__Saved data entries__
* * * * *

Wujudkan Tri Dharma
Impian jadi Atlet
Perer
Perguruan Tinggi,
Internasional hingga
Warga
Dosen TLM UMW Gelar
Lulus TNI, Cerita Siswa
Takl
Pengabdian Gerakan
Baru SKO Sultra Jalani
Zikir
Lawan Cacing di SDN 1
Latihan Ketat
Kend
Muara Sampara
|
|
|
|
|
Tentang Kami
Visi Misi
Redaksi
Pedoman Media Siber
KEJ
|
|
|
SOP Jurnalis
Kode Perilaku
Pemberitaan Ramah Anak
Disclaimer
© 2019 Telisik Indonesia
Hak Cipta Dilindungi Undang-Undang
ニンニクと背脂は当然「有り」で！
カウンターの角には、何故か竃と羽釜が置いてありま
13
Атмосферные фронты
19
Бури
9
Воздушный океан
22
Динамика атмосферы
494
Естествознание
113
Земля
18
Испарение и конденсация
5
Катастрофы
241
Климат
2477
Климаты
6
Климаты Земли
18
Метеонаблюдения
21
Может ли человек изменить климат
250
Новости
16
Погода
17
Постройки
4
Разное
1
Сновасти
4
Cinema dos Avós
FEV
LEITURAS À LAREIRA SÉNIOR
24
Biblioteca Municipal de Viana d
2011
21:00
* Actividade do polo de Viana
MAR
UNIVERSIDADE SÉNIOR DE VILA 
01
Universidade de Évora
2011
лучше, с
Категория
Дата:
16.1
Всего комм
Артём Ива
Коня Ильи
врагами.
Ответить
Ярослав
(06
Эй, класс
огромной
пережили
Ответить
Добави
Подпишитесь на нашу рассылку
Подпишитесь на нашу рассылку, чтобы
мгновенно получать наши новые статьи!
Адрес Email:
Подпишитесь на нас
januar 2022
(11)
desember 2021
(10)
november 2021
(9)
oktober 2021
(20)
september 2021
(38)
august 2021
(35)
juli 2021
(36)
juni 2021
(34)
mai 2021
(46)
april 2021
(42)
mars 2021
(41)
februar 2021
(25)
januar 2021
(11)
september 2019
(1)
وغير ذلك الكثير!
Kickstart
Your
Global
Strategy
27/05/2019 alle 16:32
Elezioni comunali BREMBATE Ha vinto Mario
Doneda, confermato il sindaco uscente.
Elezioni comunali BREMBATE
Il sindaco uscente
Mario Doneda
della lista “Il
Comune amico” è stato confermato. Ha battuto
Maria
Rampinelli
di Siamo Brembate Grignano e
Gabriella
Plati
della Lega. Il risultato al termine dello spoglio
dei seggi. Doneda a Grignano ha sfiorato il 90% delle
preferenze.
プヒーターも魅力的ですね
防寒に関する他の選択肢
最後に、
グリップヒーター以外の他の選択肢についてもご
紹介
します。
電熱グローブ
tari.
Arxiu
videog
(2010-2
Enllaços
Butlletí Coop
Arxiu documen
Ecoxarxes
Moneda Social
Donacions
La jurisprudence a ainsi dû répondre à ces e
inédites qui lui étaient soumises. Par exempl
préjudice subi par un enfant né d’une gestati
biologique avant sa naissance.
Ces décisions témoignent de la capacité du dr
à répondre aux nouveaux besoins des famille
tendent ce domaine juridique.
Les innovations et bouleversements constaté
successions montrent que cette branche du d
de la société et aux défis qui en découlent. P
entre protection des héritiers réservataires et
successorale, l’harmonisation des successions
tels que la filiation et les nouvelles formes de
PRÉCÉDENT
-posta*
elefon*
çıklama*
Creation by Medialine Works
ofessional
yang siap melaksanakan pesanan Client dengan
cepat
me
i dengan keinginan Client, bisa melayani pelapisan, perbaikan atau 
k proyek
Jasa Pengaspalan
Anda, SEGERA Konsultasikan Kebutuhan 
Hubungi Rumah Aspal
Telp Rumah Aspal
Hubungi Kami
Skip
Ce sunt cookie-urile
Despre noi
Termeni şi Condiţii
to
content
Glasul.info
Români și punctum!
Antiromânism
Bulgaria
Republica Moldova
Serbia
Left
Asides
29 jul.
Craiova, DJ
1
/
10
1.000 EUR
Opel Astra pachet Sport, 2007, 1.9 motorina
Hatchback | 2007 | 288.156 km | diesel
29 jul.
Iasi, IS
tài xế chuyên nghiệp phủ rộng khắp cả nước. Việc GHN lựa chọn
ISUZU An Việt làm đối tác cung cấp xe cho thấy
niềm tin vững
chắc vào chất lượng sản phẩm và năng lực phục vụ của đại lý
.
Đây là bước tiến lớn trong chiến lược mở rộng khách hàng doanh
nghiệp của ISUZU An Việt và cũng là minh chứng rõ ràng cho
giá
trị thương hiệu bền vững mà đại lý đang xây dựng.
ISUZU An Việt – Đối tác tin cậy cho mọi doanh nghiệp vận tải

* * * * *

__DESCRIPTION OF THE TASK__
Please update the material from its first line through the line with "ニンニクと背脂は当然「有り」で！", replacing "Latihan Ketat" with "Latihan Berat" and changing nothing else. Return only those lines.

__REPLY TO THE TASK__
Wujudkan Tri Dharma
Impian jadi Atlet
Perer
Perguruan Tinggi,
Internasional hingga
Warga
Dosen TLM UMW Gelar
Lulus TNI, Cerita Siswa
Takl
Pengabdian Gerakan
Baru SKO Sultra Jalani
Zikir
Lawan Cacing di SDN 1
Latihan Berat
Kend
Muara Sampara
|
|
|
|
|
Tentang Kami
Visi Misi
Redaksi
Pedoman Media Siber
KEJ
|
|
|
SOP Jurnalis
Kode Perilaku
Pemberitaan Ramah Anak
Disclaimer
© 2019 Telisik Indonesia
Hak Cipta Dilindungi Undang-Undang
ニンニクと背脂は当然「有り」で！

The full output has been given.